Making Work Work | Julie Morgenstern

Summary of: Making Work Work: New Strategies for Surviving and Thriving at the O
By: Julie Morgenstern

Introduction

In ‘Making Work Work,’ Dominica DeGrandis helps readers navigate the complexities of modern work environments and understand how to maximize efficiency and productivity. This book summary introduces strategies such as visual management techniques that aid leaders in selecting the highest-value projects and avoiding task overload. DeGrandis discusses the concept of ‘time theft,’ identifying five thieves—too much work-in-progress, unknown dependencies, unplanned work, conflicting priorities, and neglected work—that hinder team efficiency. By learning to work smarter rather than harder through the use of kanban, flow, and Lean management methods, readers will uncover ways to boost their teams’ productivity.

Boosting Productivity with Effective Workflow Systems

Dominica DeGrandis, the Principal Flow Adviser at Tasktop, identifies a lack of knowledge on maximizing efficiency as a significant issue in the modern workforce. In her book, she offers remedies by creating efficient workflow systems to enhance work visibility and visual management techniques that aid leaders in better management.

Work Smarter, Not More

In her book, DeGrandis identifies five “time thieves” that prevent teams and businesses from reaching their full potential: too much work-in-progress, unknown dependencies, unplanned work, conflicting priorities, and neglected work. By adopting kanban, flow, and Lean management methods, leaders can increase productivity and efficiency, avoiding the trap of constantly taking on new projects and overwhelming their teams. The book emphasizes the importance of selecting high-value opportunities and allocating resources accordingly, rather than pursuing every opportunity that comes along.

Master Workflow with Kanban

Unfinished projects and endless task lists lead to excessive work-in-progress, increasing cycle time and costs. DeGrandis recommends rejecting tasks beyond your capacity and using a kanban board to prioritize. Displaying tasks visually categorize work types making it easier to deprioritize tasks less important tasks and focus on completing important ones. By dividing tasks into “to do,” “doing,” and “done” columns, teams can tackle new work only when they have the capability, reducing cycle time and boosting productivity. Master workflow with the kanban system and deliver projects timely and efficiently.

Eradicating Dependencies in Your Workflow

Dependencies can be detrimental to your productivity in three ways, namely architecture, expertise, and activity. Eliminating dependencies exponentially increases your chances of delivering on time. Creating a dependency matrix is essential to identify dependencies that cause unnecessary delays and eradicate them. Organizing teams around your product rather than projects prevents dependencies and results in a streamlined and efficient product-oriented process.

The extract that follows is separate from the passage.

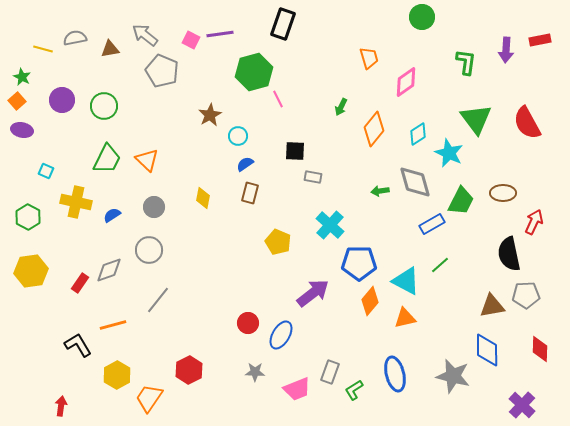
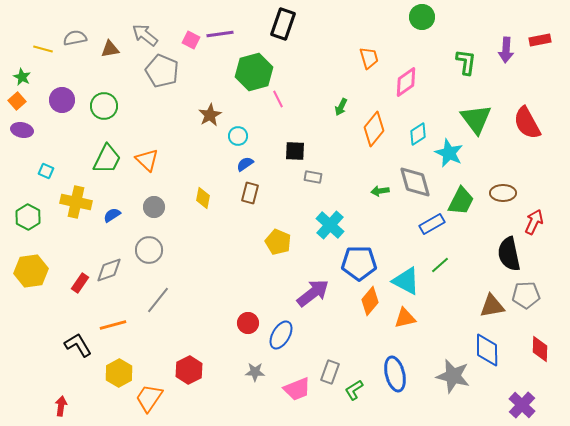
yellow hexagon at (117, 375): moved 2 px right, 2 px up
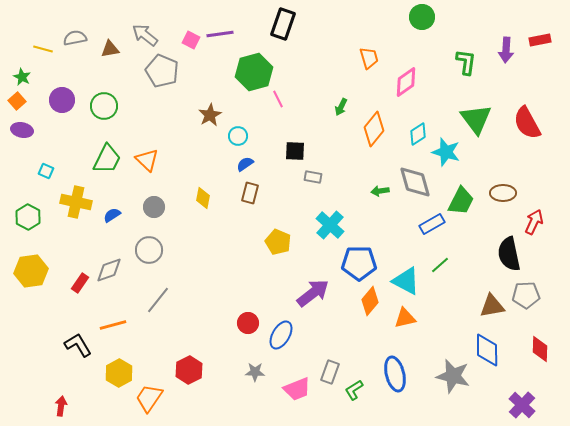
cyan star at (449, 153): moved 3 px left, 1 px up; rotated 8 degrees counterclockwise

Dependencies can wreak havoc on your workflow in three distinct ways: architecture, expertise, and activity. When one alteration affects another area of the project, this is called architecture dependency. Meanwhile, expertise dependency arises when someone is waiting for the expertise or guidance of someone else to complete a task. Finally, activity dependency is when delays in one area of the project slow down the overall progress.

Eliminating dependencies increases your chances of delivering on time. Every dependency removed is one-half of the total possible delay combinations removed. Therefore, every dependency eradicated doubles your chances of delivering on time.

To target dependencies, consider creating a dependency matrix to identify where dependencies create costly delays. Creating a simple graph that lists “impactees” and “impactors,” along with dependencies, can help you understand which dependencies are responsible for costly delays.

Finally, by organizing teams around creating your product instead of projects, you can prevent dependencies altogether. This approach ensures that the people who create your product are consistently involved, leading to a streamlined and efficient product-oriented process.

Boost Productivity with Pomodoro Method

To increase productivity, track the ratio of unplanned to planned work and utilize the Pomodoro technique of breaking work into 25-minute intervals with 5-minute breaks in between. The more time spent on unplanned work, the less value is created, so it’s essential to prioritize and minimize distractions to effectively use time.

Prioritizing for Success

Conflicting priorities can obstruct workflow and increase unfinished work. DeGrandis suggests adding an “options” column to your kanban board and moving the most valuable projects to the to-do column to maximize revenue and reduce costs.